Dopo Torremaggiore l’A2, il Caprera. “Anni molto belli, poi questioni economiche e personali mi hanno riportato a casa”. Avvisaglie di una crisi, o perlomeno di un momento difficile, atipico per le consuetudini sportive della stessa Simona: “per un anno e mezzo lascio il calcio a 11, la mia vita, per il calcio a 5 a Manfredonia. Vinciamo il campionato provinciale, 3^ nel campionato regionale”. Il momento di stasi positiva è interrotto da quello che un calciatore – nel suo percorso sportivo – non vorrebbe mai affrontare: gli infortuni e le ricadute. “Mi rompo la caviglia due volte. Mi stanco. Dico basta al calcio a 5. Volevo ritornare alle origini. Ai campi lunghi e larghi del Calcio a 11, a volte anche in terra battuta e di patate ma che per me hanno sempre rappresentato il calcio. Le offerte del resto non mi mancavano”.

Quando Simona è pronta a ripartire per un nuovo progetto di sport e di vita un imprevisto. Fatale. “Un incidente. Lo voglio chiamare così. Ma non c’entrano muscoli o caviglie. Un incidente imprevisto. Il dolore al capo. Il senso di smarrimento. Il timore anche di morire. Ho capito tante cose: ho compreso che il calcio non è tutto. La vita non è solo forma fisica, allenamenti e partite ma anche legami, condivisione ed apertura con coloro che davvero ci vogliono bene: i familiari, innanzitutto”.

A novembre 2013 il nulla osta dei dottori, dopo il timore di non tornare mai più a giocare: “quando pensavo che tutto era finito, riparto.

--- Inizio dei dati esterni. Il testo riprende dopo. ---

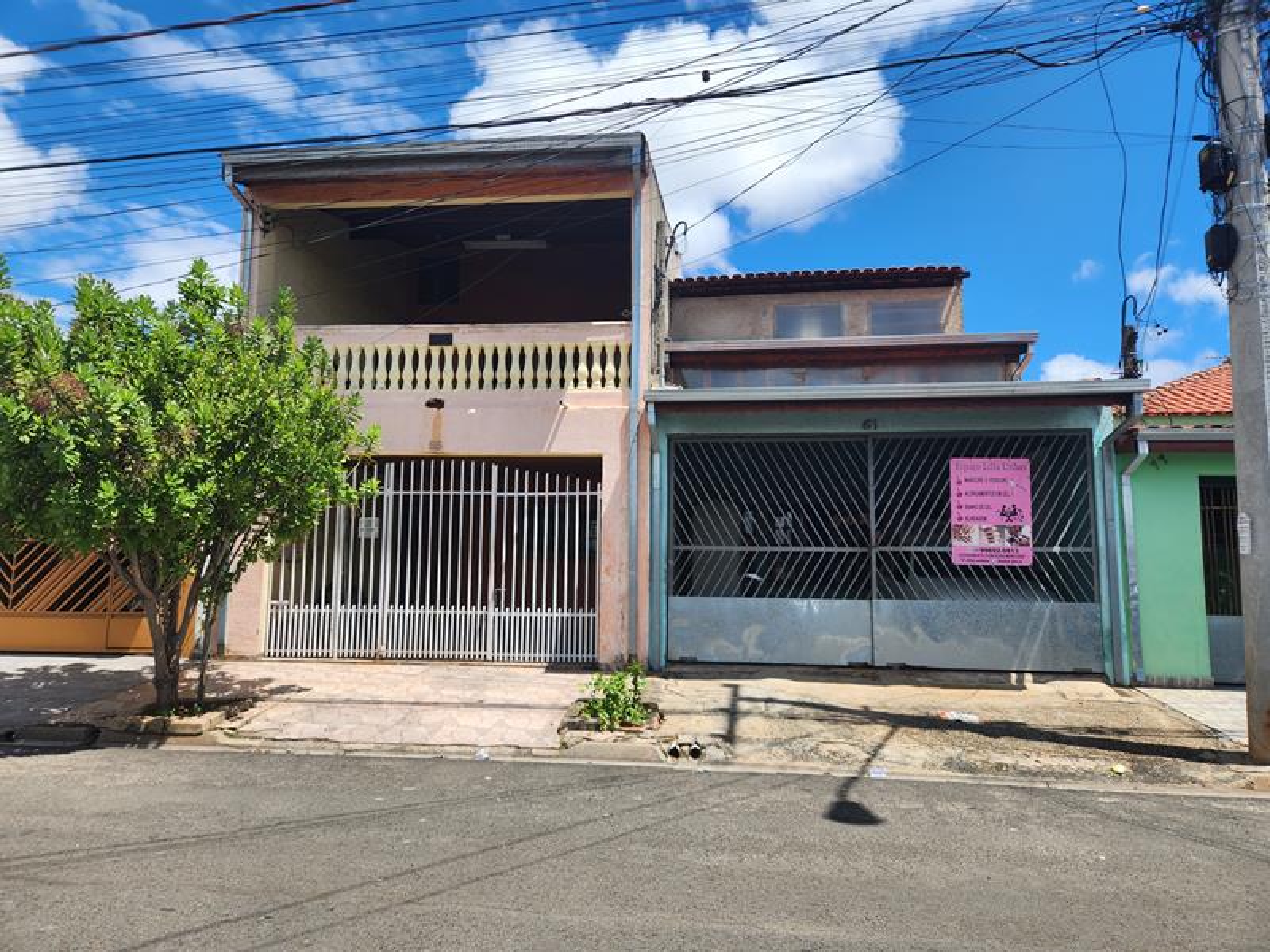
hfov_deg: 73.9
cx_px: 635
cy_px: 476
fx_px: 844
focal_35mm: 23
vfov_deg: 58.9
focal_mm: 5.4
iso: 20
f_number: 1.8
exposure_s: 1/1597
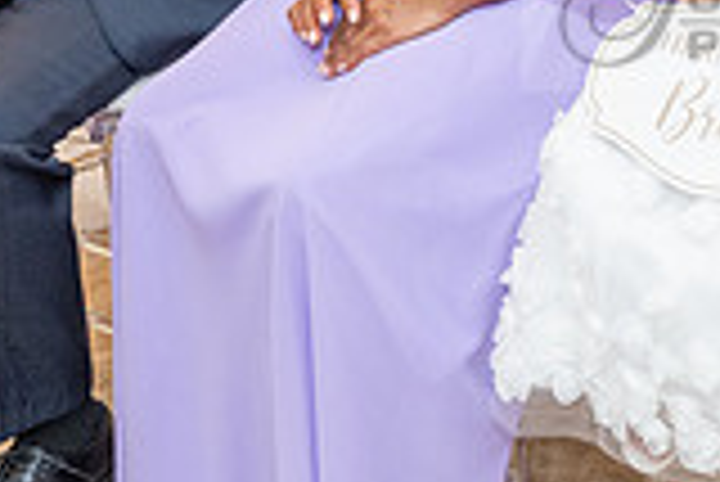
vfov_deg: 15.4
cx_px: 914
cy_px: -16
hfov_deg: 21.3
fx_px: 1742
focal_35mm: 87
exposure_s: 1/200
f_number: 3.5
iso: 1250
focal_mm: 24
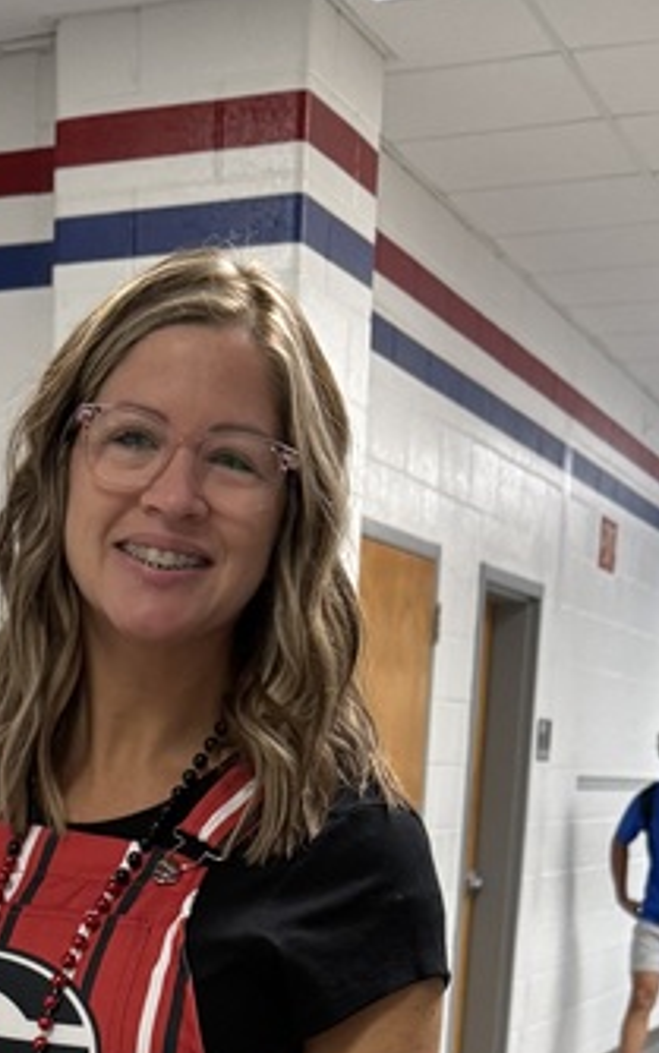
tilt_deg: -16.0
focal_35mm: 78
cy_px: 1453
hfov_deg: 16.3
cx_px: -44
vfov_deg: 22.8
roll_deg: -0.1
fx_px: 2239
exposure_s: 1/60
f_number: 1.78
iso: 250
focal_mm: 6.76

Tesseramento con l’Asd Apulia Trani, in serie C regionale. Vita frenetica, scadenzata tra lavoro, palestra e allenamenti, con spazio ancora a nuovi sogni.”

Simona basta col pallone, ritorna a casa’. Già perché la ragazza che correva nei vicoli di Mattinata con gli amici, rincorrendo palloni fatti di pezze e adesivi, nella città garganica vede il suo futuro: “alleno i bambini della scuola calcio maschile. Mi piacerebbe pensare ad una squadra di calcio femminile. Ma nel mio cuore c’è la speranza di rilanciare lo sport a Mattinata, che praticamente non esiste. Il lavoro, il turismo, l’occupazione dunque, restano fondamentali per la crescita del nostro paese, come in tutt’Italia, ma lo sport, le discipline sportive rappresentano la base per la crescita di ogni comunità, per le future generazioni”. E sorridendo Simona riparte.